"""

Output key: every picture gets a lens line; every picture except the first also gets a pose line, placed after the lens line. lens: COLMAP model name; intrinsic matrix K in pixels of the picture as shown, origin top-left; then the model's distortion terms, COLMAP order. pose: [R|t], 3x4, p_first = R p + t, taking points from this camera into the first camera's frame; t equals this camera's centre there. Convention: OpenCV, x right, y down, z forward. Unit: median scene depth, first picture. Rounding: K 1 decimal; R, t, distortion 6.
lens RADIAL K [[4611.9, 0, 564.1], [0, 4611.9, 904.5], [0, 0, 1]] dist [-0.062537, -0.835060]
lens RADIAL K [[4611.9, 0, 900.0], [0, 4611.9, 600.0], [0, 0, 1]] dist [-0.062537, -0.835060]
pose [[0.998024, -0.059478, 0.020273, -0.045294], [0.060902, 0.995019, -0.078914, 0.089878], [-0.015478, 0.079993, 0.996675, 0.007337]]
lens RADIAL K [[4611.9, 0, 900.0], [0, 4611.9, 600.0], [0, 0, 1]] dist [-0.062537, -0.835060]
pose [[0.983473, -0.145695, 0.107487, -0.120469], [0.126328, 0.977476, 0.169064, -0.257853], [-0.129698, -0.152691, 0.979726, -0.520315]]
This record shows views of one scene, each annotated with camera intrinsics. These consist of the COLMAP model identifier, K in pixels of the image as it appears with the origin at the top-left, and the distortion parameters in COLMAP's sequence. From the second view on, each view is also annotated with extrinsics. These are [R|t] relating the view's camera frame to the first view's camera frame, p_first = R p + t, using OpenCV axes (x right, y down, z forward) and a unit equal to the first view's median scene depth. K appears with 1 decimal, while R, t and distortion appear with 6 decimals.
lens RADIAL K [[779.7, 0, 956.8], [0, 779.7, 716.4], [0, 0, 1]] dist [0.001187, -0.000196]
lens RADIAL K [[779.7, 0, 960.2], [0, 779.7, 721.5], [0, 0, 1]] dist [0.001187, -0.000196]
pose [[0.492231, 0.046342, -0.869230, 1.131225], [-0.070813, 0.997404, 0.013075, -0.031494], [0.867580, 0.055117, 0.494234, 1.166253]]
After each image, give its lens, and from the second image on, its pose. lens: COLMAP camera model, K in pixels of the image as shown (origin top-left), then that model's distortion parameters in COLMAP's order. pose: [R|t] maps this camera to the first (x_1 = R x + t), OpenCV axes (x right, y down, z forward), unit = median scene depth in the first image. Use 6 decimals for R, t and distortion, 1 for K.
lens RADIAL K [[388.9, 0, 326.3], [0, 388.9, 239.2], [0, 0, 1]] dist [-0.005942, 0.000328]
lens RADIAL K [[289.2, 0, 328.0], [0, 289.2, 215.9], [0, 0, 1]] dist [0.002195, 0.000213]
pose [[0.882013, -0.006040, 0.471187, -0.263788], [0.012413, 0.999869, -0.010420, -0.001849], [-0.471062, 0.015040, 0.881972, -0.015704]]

"""

A word-for-word copy of the data is what should be returned.

» **RESPONSE AREA**:
Output key: every picture gets a lens line; every picture except the first also gets a pose line, placed after the lens line. lens: COLMAP model name; intrinsic matrix K in pixels of the picture as shown, origin top-left; then the model's distortion terms, COLMAP order. pose: [R|t], 3x4, p_first = R p + t, taking points from this camera into the first camera's frame; t equals this camera's centre there. Convention: OpenCV, x right, y down, z forward. Unit: median scene depth, first picture. Rounding: K 1 decimal; R, t, distortion 6.
lens RADIAL K [[4611.9, 0, 564.1], [0, 4611.9, 904.5], [0, 0, 1]] dist [-0.062537, -0.835060]
lens RADIAL K [[4611.9, 0, 900.0], [0, 4611.9, 600.0], [0, 0, 1]] dist [-0.062537, -0.835060]
pose [[0.998024, -0.059478, 0.020273, -0.045294], [0.060902, 0.995019, -0.078914, 0.089878], [-0.015478, 0.079993, 0.996675, 0.007337]]
lens RADIAL K [[4611.9, 0, 900.0], [0, 4611.9, 600.0], [0, 0, 1]] dist [-0.062537, -0.835060]
pose [[0.983473, -0.145695, 0.107487, -0.120469], [0.126328, 0.977476, 0.169064, -0.257853], [-0.129698, -0.152691, 0.979726, -0.520315]]
This record shows views of one scene, each annotated with camera intrinsics. These consist of the COLMAP model identifier, K in pixels of the image as it appears with the origin at the top-left, and the distortion parameters in COLMAP's sequence. From the second view on, each view is also annotated with extrinsics. These are [R|t] relating the view's camera frame to the first view's camera frame, p_first = R p + t, using OpenCV axes (x right, y down, z forward) and a unit equal to the first view's median scene depth. K appears with 1 decimal, while R, t and distortion appear with 6 decimals.
lens RADIAL K [[779.7, 0, 956.8], [0, 779.7, 716.4], [0, 0, 1]] dist [0.001187, -0.000196]
lens RADIAL K [[779.7, 0, 960.2], [0, 779.7, 721.5], [0, 0, 1]] dist [0.001187, -0.000196]
pose [[0.492231, 0.046342, -0.869230, 1.131225], [-0.070813, 0.997404, 0.013075, -0.031494], [0.867580, 0.055117, 0.494234, 1.166253]]
After each image, give its lens, and from the second image on, its pose. lens: COLMAP camera model, K in pixels of the image as shown (origin top-left), then that model's distortion parameters in COLMAP's order. pose: [R|t] maps this camera to the first (x_1 = R x + t), OpenCV axes (x right, y down, z forward), unit = median scene depth in the first image. Use 6 decimals for R, t and distortion, 1 for K.
lens RADIAL K [[388.9, 0, 326.3], [0, 388.9, 239.2], [0, 0, 1]] dist [-0.005942, 0.000328]
lens RADIAL K [[289.2, 0, 328.0], [0, 289.2, 215.9], [0, 0, 1]] dist [0.002195, 0.000213]
pose [[0.882013, -0.006040, 0.471187, -0.263788], [0.012413, 0.999869, -0.010420, -0.001849], [-0.471062, 0.015040, 0.881972, -0.015704]]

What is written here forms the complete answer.